Judaism is a religion of the home. Holidays are home-based. You need a spouse who understands the importance of keeping Pesach (Passover), or keeping kosher, or observing Shabbat. You need a house which will be free of Christmas decorations. You need a spouse who will want your children to be brought up being taught Jewish moral values, which contrary to usual belief are not necessarily always the same as Christian beliefs.

This is important, because everyone seems to be caught up in this liberal dream that eventually we'll all be the same. Racially, I could care less. Black, white, honestly who cares? But when it comes to religion, I by no means want my children or my grandchildren to assimilate into the majority culture, to celebrate the birth of someone else's god each December, to forget the teachings of Hillel, or Rabbi Akiva. Now, if everyone wanted to be Jewish, that I wouldn't mind.

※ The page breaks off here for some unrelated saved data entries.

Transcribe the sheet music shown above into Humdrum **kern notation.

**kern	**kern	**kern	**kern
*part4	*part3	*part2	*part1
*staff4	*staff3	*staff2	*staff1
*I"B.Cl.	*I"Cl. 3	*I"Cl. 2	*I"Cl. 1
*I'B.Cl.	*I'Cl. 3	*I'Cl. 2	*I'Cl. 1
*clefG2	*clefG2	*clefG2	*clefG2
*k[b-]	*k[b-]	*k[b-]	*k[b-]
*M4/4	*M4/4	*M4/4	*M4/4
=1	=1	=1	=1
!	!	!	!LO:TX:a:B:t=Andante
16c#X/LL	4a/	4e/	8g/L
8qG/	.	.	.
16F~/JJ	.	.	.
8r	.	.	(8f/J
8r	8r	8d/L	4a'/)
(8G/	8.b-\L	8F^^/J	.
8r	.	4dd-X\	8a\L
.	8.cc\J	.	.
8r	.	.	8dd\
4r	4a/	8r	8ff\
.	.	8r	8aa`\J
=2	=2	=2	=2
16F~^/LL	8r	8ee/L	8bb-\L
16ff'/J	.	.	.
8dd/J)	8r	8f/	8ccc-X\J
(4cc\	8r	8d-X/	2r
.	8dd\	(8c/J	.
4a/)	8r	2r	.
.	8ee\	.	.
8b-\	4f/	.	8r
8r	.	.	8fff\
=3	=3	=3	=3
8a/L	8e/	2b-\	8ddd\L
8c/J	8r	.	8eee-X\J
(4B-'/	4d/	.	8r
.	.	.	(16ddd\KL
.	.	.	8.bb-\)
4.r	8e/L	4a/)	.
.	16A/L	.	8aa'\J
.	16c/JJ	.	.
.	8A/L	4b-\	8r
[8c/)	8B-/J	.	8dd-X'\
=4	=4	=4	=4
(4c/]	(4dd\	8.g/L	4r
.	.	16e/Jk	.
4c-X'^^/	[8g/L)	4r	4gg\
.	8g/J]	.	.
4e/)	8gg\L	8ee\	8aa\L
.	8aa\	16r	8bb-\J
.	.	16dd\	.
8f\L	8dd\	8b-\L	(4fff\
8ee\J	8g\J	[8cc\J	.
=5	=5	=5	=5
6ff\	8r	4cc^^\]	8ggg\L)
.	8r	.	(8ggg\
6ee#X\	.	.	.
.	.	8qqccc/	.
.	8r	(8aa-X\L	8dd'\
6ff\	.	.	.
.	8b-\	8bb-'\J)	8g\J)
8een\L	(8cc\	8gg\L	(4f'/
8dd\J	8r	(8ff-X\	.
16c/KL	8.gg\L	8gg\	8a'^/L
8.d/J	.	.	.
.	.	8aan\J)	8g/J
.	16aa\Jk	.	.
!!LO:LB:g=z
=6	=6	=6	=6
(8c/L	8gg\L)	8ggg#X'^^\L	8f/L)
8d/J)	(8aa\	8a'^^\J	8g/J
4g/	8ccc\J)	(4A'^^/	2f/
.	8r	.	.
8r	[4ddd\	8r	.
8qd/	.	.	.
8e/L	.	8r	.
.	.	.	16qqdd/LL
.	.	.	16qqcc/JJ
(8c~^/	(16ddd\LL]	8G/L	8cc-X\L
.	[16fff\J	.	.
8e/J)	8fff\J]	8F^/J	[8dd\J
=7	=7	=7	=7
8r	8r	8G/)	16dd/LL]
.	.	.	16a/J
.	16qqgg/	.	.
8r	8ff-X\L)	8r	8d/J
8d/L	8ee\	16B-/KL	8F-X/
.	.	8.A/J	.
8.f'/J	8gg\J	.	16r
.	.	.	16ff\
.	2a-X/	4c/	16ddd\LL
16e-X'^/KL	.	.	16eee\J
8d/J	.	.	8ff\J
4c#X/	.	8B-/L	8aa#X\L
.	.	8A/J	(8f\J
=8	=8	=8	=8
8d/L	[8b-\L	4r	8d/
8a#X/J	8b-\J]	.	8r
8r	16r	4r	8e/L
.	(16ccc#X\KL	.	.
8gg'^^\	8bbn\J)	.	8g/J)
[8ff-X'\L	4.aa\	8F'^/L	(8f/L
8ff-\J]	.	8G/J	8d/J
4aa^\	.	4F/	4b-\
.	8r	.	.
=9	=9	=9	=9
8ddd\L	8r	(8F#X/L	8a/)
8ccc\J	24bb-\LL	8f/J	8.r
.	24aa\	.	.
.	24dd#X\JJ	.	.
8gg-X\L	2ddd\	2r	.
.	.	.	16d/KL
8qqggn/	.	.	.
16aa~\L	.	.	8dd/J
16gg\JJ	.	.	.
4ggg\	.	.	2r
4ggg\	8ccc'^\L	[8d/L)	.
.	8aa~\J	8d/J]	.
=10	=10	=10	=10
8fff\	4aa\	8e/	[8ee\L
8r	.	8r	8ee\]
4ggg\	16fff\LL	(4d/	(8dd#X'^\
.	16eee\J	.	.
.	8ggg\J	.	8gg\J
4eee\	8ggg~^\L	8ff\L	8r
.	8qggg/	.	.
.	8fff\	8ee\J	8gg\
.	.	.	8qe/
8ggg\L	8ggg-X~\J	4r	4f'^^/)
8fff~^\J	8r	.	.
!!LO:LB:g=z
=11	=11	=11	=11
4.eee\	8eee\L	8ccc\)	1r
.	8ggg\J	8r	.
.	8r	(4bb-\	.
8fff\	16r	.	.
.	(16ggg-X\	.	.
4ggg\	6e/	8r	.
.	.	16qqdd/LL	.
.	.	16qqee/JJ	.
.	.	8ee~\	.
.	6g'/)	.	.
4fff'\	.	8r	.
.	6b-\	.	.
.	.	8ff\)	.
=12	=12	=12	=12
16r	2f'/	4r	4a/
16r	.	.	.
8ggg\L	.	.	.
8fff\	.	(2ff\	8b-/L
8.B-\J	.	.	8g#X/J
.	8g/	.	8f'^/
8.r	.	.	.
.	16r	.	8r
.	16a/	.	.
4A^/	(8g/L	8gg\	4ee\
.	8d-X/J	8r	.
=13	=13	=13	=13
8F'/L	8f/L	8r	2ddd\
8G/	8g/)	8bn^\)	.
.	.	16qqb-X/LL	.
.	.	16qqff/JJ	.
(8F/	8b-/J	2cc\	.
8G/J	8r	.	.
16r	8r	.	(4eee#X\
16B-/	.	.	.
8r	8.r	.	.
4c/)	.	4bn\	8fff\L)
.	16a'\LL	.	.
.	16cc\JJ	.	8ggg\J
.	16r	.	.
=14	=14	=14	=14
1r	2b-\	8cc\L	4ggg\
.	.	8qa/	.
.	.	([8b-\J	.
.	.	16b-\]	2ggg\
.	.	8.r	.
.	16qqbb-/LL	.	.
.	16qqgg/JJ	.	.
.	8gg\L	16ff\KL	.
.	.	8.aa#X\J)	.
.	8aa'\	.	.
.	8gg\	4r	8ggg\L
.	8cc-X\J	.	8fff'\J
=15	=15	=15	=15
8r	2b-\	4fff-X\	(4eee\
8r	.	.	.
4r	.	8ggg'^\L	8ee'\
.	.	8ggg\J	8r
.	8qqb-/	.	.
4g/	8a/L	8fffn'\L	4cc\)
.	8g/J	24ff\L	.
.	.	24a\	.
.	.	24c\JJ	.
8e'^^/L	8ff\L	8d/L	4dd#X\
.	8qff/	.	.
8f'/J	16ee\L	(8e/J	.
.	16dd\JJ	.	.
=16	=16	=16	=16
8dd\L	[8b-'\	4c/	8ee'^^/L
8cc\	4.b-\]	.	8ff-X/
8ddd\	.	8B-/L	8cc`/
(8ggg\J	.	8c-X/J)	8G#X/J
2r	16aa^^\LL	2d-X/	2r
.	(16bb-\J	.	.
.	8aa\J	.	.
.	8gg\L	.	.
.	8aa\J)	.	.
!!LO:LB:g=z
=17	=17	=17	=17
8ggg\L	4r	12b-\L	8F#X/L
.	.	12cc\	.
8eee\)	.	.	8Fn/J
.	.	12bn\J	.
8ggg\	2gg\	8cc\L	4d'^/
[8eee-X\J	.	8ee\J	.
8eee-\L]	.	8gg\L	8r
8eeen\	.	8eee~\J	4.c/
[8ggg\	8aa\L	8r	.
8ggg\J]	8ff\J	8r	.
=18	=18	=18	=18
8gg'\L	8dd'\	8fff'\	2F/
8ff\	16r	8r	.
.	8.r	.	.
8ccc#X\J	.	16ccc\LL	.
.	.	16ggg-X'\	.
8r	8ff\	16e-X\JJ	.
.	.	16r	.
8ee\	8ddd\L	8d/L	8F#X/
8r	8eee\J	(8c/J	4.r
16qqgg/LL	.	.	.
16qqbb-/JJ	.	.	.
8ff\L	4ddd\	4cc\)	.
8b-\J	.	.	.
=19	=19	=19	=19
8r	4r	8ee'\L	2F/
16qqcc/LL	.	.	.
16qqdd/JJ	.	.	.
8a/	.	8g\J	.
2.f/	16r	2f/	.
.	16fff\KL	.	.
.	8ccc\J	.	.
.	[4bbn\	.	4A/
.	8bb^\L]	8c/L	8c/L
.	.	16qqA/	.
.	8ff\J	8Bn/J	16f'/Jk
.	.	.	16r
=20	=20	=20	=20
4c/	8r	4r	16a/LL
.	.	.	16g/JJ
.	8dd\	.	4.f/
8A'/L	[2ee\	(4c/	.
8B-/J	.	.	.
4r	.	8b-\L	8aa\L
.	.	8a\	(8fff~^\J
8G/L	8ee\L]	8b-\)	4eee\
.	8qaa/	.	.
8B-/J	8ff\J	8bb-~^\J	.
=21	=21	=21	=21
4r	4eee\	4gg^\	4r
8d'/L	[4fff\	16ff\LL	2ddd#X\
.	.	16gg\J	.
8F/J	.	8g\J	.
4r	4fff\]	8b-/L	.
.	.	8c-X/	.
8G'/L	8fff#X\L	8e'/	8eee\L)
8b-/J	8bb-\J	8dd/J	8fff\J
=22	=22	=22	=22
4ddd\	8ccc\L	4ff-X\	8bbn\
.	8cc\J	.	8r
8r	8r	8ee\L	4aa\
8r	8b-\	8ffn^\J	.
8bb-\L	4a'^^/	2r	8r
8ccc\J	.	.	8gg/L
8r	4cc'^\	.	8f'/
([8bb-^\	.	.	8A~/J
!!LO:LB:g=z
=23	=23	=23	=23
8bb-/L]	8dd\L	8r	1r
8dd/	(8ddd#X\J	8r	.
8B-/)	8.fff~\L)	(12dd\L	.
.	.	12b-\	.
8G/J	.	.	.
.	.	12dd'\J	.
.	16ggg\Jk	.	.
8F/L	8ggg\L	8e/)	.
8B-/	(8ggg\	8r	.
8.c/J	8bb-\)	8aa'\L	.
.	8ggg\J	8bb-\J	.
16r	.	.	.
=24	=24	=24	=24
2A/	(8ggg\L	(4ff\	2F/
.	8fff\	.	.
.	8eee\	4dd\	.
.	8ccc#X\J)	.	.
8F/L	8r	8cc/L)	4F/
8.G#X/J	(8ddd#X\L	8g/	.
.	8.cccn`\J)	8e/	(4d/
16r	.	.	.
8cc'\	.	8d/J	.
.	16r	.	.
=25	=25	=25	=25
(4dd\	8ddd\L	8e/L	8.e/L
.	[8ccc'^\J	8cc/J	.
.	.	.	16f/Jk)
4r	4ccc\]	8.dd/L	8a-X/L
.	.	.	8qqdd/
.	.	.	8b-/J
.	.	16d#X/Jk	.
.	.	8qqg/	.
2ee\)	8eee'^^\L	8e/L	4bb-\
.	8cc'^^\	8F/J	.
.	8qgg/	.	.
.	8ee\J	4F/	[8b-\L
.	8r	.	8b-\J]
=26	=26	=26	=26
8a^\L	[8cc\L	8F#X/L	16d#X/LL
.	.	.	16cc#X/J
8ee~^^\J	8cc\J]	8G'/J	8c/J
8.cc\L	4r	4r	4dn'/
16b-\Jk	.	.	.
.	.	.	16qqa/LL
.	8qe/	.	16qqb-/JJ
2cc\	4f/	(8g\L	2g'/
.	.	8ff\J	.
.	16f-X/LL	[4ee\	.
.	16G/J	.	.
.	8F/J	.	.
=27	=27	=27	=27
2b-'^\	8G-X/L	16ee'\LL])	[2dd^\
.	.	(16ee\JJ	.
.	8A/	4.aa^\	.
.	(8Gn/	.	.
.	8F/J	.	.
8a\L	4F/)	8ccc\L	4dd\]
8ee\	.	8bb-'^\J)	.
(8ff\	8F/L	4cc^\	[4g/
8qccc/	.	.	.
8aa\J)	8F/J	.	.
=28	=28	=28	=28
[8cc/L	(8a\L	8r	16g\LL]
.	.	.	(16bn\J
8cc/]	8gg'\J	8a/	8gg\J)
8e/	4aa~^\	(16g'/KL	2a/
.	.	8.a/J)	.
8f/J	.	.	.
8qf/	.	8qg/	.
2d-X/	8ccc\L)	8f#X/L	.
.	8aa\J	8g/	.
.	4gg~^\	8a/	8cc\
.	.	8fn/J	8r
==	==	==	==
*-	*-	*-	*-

[To read an unedited version of this Fray post, or to reply, click here.]

Subject: Ballot Box's Foreign Policy Hypocrisy

From: Steven Reynolds

Date: Thu May 4 

A doctrine for foreign policy in a post-Cold War world sounds like a good idea, and the sort of thing leaders are conventionally supposed to provide. Foreign policy visions dominated the Cold War. But we don't have such large-scale foreign-policy problems now. We have one small or medium-sized problem after another, problems not too much like one another, that require competence, alertness, flexibility, good judgment, and firmness. There is no slogan or theory that will be applicable to more than half of these problems. But pressure from the foreign-policy press forces candidates to come up with something. They know that a detailed outline will be a bad idea for half the crises that actually arise and that the press will beat them over the head if they don't follow their outline to the letter. So they produce something mushy and unsatisfactory that at least won't tie their hands. Then the commentators, like Ballot Box, point out that it is mushy and unsatisfactory, and look wise without having to know anything.